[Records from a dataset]
□ □ □

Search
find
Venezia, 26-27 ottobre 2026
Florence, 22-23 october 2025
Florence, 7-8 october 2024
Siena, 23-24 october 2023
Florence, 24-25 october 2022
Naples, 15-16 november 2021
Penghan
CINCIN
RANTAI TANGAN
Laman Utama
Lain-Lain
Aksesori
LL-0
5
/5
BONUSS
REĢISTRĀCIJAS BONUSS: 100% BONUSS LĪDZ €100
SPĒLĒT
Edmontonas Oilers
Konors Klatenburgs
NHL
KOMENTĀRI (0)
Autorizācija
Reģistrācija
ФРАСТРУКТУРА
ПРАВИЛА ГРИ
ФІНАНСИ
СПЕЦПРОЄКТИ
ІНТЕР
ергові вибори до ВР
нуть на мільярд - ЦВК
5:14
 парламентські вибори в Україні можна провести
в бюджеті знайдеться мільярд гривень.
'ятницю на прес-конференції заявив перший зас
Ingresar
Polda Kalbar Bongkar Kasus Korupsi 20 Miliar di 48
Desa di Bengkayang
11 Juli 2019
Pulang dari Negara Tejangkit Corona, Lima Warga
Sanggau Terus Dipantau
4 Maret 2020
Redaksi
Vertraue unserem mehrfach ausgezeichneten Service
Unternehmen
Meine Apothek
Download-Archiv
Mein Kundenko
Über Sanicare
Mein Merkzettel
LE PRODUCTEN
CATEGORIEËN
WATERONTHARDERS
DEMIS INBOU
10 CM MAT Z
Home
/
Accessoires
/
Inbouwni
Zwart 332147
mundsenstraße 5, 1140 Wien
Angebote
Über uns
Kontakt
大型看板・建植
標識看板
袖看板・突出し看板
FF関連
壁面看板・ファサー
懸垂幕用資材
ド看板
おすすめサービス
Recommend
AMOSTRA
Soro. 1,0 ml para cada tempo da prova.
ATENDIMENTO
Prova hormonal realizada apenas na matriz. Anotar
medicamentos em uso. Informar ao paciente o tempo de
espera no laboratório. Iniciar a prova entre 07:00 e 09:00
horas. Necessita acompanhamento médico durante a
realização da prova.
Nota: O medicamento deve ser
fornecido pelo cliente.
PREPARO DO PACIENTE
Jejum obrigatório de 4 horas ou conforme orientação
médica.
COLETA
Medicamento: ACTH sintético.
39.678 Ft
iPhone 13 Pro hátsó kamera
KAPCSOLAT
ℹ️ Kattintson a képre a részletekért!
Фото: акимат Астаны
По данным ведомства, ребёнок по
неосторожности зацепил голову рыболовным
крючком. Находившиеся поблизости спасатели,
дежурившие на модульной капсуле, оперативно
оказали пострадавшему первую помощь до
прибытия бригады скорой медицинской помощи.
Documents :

□ □ □

### TASK ITEM
Present every line of the listing above as a numbered list, and drop any blank lines.

### WRITTEN REPLY
1. Search
2. find
3. Venezia, 26-27 ottobre 2026
4. Florence, 22-23 october 2025
5. Florence, 7-8 october 2024
6. Siena, 23-24 october 2023
7. Florence, 24-25 october 2022
8. Naples, 15-16 november 2021
9. Penghan
10. CINCIN
11. RANTAI TANGAN
12. Laman Utama
13. Lain-Lain
14. Aksesori
15. LL-0
16. 5
17. /5
18. BONUSS
19. REĢISTRĀCIJAS BONUSS: 100% BONUSS LĪDZ €100
20. SPĒLĒT
21. Edmontonas Oilers
22. Konors Klatenburgs
23. NHL
24. KOMENTĀRI (0)
25. Autorizācija
26. Reģistrācija
27. ФРАСТРУКТУРА
28. ПРАВИЛА ГРИ
29. ФІНАНСИ
30. СПЕЦПРОЄКТИ
31. ІНТЕР
32. ергові вибори до ВР
33. нуть на мільярд - ЦВК
34. 5:14
35.  парламентські вибори в Україні можна провести
36. в бюджеті знайдеться мільярд гривень.
37. 'ятницю на прес-конференції заявив перший зас
38. Ingresar
39. Polda Kalbar Bongkar Kasus Korupsi 20 Miliar di 48
40. Desa di Bengkayang
41. 11 Juli 2019
42. Pulang dari Negara Tejangkit Corona, Lima Warga
43. Sanggau Terus Dipantau
44. 4 Maret 2020
45. Redaksi
46. Vertraue unserem mehrfach ausgezeichneten Service
47. Unternehmen
48. Meine Apothek
49. Download-Archiv
50. Mein Kundenko
51. Über Sanicare
52. Mein Merkzettel
53. LE PRODUCTEN
54. CATEGORIEËN
55. WATERONTHARDERS
56. DEMIS INBOU
57. 10 CM MAT Z
58. Home
59. /
60. Accessoires
61. /
62. Inbouwni
63. Zwart 332147
64. mundsenstraße 5, 1140 Wien
65. Angebote
66. Über uns
67. Kontakt
68. 大型看板・建植
69. 標識看板
70. 袖看板・突出し看板
71. FF関連
72. 壁面看板・ファサー
73. 懸垂幕用資材
74. ド看板
75. おすすめサービス
76. Recommend
77. AMOSTRA
78. Soro. 1,0 ml para cada tempo da prova.
79. ATENDIMENTO
80. Prova hormonal realizada apenas na matriz. Anotar
81. medicamentos em uso. Informar ao paciente o tempo de
82. espera no laboratório. Iniciar a prova entre 07:00 e 09:00
83. horas. Necessita acompanhamento médico durante a
84. realização da prova.
85. Nota: O medicamento deve ser
86. fornecido pelo cliente.
87. PREPARO DO PACIENTE
88. Jejum obrigatório de 4 horas ou conforme orientação
89. médica.
90. COLETA
91. Medicamento: ACTH sintético.
92. 39.678 Ft
93. iPhone 13 Pro hátsó kamera
94. KAPCSOLAT
95. ℹ️ Kattintson a képre a részletekért!
96. Фото: акимат Астаны
97. По данным ведомства, ребёнок по
98. неосторожности зацепил голову рыболовным
99. крючком. Находившиеся поблизости спасатели,
100. дежурившие на модульной капсуле, оперативно
101. оказали пострадавшему первую помощь до
102. прибытия бригады скорой медицинской помощи.
103. Documents :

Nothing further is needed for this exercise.